About this exercise:
Answer these questions using the reading text on the Seattle-area flea infestation.
(a) According to Dr. Waterhouse, how many flea infestations per day is he now seeing?
(b) Which urban wildlife does the text name as able to bring fleas into our environment?
(c) In what three things can fleas hitch a ride, according to Waterhouse?

Reading text:
▼

The warm temperatures and relatively dry summer, in combination with a mild winter last year, have opened up the Seattle area to a flea infestation.
At a time of the year when I might see one or two flea infestations in the course of a week, I am seeing as many as six per day, said Dr. Cary Waterhouse of Lake Union Veterinary Clinic.
Waterhouse says dogs and cats appear to be equally affected, and being indoor-only does not seem to guarantee immunity to the problem.
He says in addition to environmental factors, several social factors play a role in the recent increase in flea infestations -- namely more dog-dog interactions (at a daycare, dog park, or pet-friendly workplace) and multi-family dwellings (condominiums and apartment complexes with common hallways).
Urban wildlife such as rodents, raccoons, opossums, etc. are also a concern because they can bring fleas into our environment.
Fleas are even savvy enough to hitch a ride in a backpack, purse or clothing, making the 'indoor exclusive' cat at-risk as well, said Waterhouse. The dog can easily expose the indoor cat to fleas as well -- so it appears nobody is safe.

▲

Page images and text extracted from them:

▼

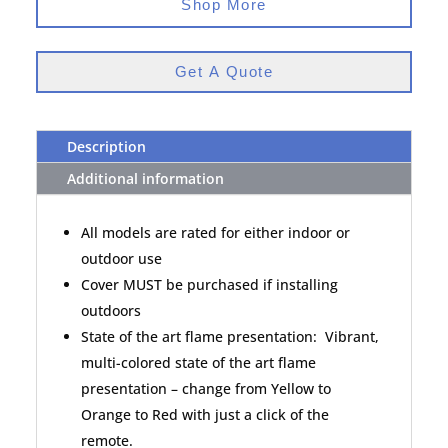
Shop More
Get A Quote
Description
Additional information
All models are rated for either indoor or
outdoor use
Cover MUST be purchased if installing
outdoors
State of the art flame presentation: Vibrant,
multi-colored state of the art flame
presentation – change from Yellow to
Orange to Red with just a click of the
remote.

▲

Your solution:
(a) As many as six per day.
(b) Rodents, raccoons and opossums.
(c) A backpack, a purse or clothing.